→ **Available records**:
=== Section Start ===

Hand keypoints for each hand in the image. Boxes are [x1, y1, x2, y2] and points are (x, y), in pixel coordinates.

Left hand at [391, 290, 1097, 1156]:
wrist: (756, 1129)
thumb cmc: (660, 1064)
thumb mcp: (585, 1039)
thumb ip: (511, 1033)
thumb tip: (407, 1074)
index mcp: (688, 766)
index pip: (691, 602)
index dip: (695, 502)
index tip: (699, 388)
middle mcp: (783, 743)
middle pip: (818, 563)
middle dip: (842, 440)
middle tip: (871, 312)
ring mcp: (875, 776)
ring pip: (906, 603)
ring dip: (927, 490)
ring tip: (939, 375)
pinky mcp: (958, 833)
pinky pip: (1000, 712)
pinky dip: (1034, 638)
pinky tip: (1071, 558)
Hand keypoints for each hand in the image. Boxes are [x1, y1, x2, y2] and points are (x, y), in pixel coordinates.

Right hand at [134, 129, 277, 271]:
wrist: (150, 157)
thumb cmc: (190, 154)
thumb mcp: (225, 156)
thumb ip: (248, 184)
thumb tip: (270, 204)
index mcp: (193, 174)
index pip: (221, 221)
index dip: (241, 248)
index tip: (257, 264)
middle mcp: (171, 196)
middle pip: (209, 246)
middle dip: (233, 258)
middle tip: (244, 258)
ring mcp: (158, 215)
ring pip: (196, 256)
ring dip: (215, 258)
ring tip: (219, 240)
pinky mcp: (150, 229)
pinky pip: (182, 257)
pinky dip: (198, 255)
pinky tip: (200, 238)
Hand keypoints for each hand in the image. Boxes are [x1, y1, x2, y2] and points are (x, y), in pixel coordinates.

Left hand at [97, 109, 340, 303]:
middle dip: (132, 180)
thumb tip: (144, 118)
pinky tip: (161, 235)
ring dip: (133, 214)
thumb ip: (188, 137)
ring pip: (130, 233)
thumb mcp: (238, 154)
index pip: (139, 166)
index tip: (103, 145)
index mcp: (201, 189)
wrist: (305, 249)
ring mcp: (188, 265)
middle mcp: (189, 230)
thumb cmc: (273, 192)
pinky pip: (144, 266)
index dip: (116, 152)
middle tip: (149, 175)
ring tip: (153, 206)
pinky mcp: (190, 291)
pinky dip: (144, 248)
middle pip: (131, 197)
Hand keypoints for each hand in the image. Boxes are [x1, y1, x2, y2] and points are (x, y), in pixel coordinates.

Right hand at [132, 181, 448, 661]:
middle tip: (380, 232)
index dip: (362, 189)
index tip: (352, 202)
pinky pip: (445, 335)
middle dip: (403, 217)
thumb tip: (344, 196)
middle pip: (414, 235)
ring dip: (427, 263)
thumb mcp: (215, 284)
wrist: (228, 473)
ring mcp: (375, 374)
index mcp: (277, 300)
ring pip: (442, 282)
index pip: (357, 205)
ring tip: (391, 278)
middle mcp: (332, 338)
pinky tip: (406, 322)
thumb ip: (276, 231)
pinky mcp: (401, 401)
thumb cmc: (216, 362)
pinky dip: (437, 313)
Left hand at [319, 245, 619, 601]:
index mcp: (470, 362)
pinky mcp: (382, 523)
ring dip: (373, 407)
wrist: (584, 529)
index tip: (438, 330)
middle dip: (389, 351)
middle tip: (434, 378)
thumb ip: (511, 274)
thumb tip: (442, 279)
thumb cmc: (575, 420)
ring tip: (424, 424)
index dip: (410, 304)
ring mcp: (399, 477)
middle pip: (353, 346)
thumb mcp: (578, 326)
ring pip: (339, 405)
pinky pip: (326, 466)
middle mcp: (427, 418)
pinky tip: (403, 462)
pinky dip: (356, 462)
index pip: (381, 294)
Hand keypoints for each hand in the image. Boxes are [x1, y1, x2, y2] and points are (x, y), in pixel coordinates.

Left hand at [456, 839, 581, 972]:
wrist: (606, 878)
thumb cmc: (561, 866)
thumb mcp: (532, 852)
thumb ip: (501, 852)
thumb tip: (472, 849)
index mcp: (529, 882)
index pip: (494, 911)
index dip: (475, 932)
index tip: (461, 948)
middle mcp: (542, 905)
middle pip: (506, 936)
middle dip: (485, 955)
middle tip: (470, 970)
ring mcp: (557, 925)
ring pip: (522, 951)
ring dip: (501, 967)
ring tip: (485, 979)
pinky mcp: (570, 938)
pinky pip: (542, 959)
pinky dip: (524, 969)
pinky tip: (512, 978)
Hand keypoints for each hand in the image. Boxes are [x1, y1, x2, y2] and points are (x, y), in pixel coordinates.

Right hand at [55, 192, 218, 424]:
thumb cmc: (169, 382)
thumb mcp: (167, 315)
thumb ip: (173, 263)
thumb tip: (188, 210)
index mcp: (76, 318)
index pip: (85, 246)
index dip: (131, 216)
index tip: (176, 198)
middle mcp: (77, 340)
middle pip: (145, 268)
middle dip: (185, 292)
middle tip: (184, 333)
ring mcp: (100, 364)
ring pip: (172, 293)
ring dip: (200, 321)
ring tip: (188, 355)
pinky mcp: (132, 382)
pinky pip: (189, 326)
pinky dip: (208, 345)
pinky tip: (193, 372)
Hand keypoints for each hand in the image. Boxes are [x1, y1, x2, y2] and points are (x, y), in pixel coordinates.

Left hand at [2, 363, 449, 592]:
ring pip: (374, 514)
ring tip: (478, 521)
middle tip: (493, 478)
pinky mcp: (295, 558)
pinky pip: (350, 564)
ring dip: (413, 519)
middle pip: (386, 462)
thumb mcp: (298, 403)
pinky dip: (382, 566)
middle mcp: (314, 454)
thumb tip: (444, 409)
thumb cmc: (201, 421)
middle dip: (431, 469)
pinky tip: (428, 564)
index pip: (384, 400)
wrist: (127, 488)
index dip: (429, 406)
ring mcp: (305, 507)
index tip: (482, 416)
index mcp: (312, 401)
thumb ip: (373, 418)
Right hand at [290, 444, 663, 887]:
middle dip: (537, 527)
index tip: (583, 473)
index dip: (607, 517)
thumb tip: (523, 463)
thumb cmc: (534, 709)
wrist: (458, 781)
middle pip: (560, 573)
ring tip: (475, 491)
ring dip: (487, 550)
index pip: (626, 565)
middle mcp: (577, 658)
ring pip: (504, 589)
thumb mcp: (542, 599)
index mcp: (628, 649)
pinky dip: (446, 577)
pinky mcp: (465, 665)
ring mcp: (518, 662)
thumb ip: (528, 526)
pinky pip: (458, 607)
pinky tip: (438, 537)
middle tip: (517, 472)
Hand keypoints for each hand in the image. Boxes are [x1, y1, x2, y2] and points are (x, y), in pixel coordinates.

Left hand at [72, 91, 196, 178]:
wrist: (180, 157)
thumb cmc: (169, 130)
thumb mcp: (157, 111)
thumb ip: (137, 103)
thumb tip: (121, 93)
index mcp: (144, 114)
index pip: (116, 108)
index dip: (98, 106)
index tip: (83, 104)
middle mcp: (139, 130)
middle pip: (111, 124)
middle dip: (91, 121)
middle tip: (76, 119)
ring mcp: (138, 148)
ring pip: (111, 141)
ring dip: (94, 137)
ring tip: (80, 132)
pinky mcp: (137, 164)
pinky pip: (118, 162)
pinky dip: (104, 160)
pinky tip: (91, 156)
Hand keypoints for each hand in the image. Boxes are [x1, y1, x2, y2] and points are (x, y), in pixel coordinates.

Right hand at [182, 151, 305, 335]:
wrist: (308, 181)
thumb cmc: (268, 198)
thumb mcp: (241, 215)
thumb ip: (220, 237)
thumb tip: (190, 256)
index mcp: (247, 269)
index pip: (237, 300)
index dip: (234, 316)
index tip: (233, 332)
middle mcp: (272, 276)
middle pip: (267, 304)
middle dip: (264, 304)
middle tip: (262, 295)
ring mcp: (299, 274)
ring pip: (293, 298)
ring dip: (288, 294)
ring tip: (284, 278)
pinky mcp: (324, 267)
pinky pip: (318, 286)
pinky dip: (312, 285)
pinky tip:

=== Section End ===

→ **Requirement**: Please copy nothing but the lines from the one that holds "index mcp: (247, 269)" through the last line of the material above, exactly as written.

→ **Response**:
index mcp: (247, 269)
index pip: (237, 300)
index dip: (234, 316)
index tip: (233, 332)
middle mcp: (272, 276)
middle pip: (267, 304)
middle dip: (264, 304)
middle tip: (262, 295)
ring mcp: (299, 274)
ring pip: (293, 298)
ring dip: (288, 294)
ring tip: (284, 278)
pinky mcp: (324, 267)
pinky pip: (318, 286)
pinky dip: (312, 285)
pinky tip:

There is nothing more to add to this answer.